Odd behavior of a float method. Overloading?

Question

Does anyone see a reason why this would simply return nothing?

public static float  sumDigits(int n) {
    float retVar = 0;
    while (n > 10) {
        float d;
        for (d = 0; d < n; d *= 10);
        d /= 10;
        retVar += n / d;
        n %= d;
    }
    n += n;
    return retVar;
}

I called it via

System.out.println(sumDigits(123) + "");

Answer 1

I actually think I see what your for loop is supposed to do, it's a little pow function. But as some others have pointed out, d starts out as 0 so it always ends up 0.

Just changing d to 1 will stop your infinite loop:

for (d = 1; d < n; d *= 10);

But the answer is still wrong since it looks like you're trying to sum the digits. (e.g. 1 + 2 + 3 = 6, but instead the answer returned is 3.53)

Since you are dealing with the individual digits, using float is bad here because you don't want fractional values. You want the digits to round. So you need to change your temp variables to int.

There's one last thing which is the last digit is skipped. At this point I get 3 as the answer. After changing while(n > 10) to while(n > 0), the right answer is returned.

So the code would be this:

public static int sumDigits(int n) {
    int retVar = 0;
    while (n > 0) {
        int d;
        for (d = 1; d < n; d *= 10);

        d /= 10;
        retVar += n / d;
        n %= d;
    }
    return retVar;
}

As a tip, there's a simpler way to solve this same problem which is to start with the smallest digit instead of the largest:

while(n > 0) {
    retVar += n % 10;
    n /= 10;
}

Final Note

If I'm right about the for loop, the important thing to take home is that if you write stuff like this almost nobody will think it's intentional.

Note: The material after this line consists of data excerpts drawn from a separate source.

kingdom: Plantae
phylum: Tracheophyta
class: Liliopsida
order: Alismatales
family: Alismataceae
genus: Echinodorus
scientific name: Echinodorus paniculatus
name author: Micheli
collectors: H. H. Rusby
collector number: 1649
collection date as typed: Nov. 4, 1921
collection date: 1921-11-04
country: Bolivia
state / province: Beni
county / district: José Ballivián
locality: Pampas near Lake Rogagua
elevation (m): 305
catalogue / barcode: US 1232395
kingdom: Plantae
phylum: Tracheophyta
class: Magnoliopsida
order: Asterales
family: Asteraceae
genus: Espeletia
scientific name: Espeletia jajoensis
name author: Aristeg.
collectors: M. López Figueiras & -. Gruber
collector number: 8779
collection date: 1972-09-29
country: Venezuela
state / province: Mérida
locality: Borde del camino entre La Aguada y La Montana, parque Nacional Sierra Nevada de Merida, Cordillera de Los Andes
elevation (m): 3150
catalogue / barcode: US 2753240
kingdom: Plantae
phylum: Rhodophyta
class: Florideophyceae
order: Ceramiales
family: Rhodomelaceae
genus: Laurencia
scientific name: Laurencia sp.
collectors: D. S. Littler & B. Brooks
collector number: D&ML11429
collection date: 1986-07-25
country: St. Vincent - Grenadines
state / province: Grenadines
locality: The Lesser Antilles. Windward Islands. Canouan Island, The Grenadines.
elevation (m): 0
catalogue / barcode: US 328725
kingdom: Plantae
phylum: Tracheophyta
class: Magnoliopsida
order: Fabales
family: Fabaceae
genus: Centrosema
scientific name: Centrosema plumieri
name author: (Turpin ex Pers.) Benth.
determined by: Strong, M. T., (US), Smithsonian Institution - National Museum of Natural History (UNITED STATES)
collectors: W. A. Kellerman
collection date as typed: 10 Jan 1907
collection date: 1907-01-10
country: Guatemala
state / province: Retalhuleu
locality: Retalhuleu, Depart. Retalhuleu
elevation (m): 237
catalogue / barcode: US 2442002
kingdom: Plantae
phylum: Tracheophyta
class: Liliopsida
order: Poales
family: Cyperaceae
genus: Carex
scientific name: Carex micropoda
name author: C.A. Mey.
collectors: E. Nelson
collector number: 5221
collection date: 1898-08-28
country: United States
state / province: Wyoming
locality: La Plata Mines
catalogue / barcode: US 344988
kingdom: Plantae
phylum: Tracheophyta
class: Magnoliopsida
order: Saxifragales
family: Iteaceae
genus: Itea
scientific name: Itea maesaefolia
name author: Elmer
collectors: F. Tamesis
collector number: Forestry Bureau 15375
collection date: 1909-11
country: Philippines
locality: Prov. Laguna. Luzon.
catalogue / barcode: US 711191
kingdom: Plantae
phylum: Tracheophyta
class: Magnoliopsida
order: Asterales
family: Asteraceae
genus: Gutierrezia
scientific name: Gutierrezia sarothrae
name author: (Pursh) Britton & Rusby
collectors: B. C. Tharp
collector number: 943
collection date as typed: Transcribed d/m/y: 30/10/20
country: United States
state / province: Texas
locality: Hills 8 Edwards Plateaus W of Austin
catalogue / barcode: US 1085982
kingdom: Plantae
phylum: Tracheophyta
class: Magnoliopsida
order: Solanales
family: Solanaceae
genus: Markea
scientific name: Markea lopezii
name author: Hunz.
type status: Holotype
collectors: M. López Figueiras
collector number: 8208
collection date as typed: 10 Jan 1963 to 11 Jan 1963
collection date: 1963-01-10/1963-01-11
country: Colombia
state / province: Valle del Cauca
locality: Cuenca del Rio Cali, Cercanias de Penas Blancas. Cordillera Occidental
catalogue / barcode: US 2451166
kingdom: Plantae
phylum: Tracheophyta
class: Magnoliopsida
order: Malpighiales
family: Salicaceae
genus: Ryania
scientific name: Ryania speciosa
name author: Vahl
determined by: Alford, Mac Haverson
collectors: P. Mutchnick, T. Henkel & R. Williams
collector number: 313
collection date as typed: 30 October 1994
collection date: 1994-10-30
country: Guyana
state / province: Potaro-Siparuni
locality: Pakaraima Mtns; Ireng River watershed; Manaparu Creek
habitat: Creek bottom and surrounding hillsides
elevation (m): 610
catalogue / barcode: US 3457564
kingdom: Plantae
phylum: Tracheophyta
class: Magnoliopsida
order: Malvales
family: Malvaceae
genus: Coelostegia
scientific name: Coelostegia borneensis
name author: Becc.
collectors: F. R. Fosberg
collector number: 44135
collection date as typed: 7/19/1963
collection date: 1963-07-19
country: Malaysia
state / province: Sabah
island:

Syntax like this might actually work correctly but it's obscure and more like a novelty.

The loop can be replaced like this which is much more clear and just as compact:

int d = 0;
while(d < n) {
    d *= 10;
}

Or if you really want:

int d = 0;
while(d < n) d *= 10; // not recommended but clearly has a body

Answer 2

Bad semicolon placement:

for (d = 0; d < n; d *= 10); // that terminal semicolon will mess you up!

This is equivalent to:

for (d = 0; d < n; d *= 10) {
  // do nothing
} 

• Get rid of that terminal semicolon.
• Make your d variable local to the for loop: for (int d = 0; d < n; d *= 10) {...}
• Always enclose all loop blocks in curly braces
• Good code formatting isn't there just to make your code loop pretty -- it also helps you debug.

Answer 3

As has been pointed out, your semicolon placement means you're executing a loop that does nothing:

    for (d = 0; d < n; d *= 10);
    d /= 10;
    retVar += n / d;
    n %= d;

But just fixing the loop structure won't help you:

    for (d = 0; d < n; d *= 10) {
        d /= 10;
        retVar += n / d;
        n %= d;
    }

First of all, if you start with d = 0, both d /= 10 and d *= 10 will leave d equal to 0. That can't be what you want. This should result in an infinite loop.

Second, assuming you start with some other d: First you divide it by 10, in the first statement in the loop. Then, when you go back up to repeat the loop, you multiply it by 10 again. That just takes you back where you've started. So that also results in an infinite loop.

In general, when you have a variable in a for loop that you are varying, it's wrong to also modify the same variable in the body of the loop. (d in this example.) Usually this is just a bug. Even if it's not a bug and you know what you're doing, I think it's still bad practice because it's very confusing for the reader; if you really want to do something like that, use a while loop instead.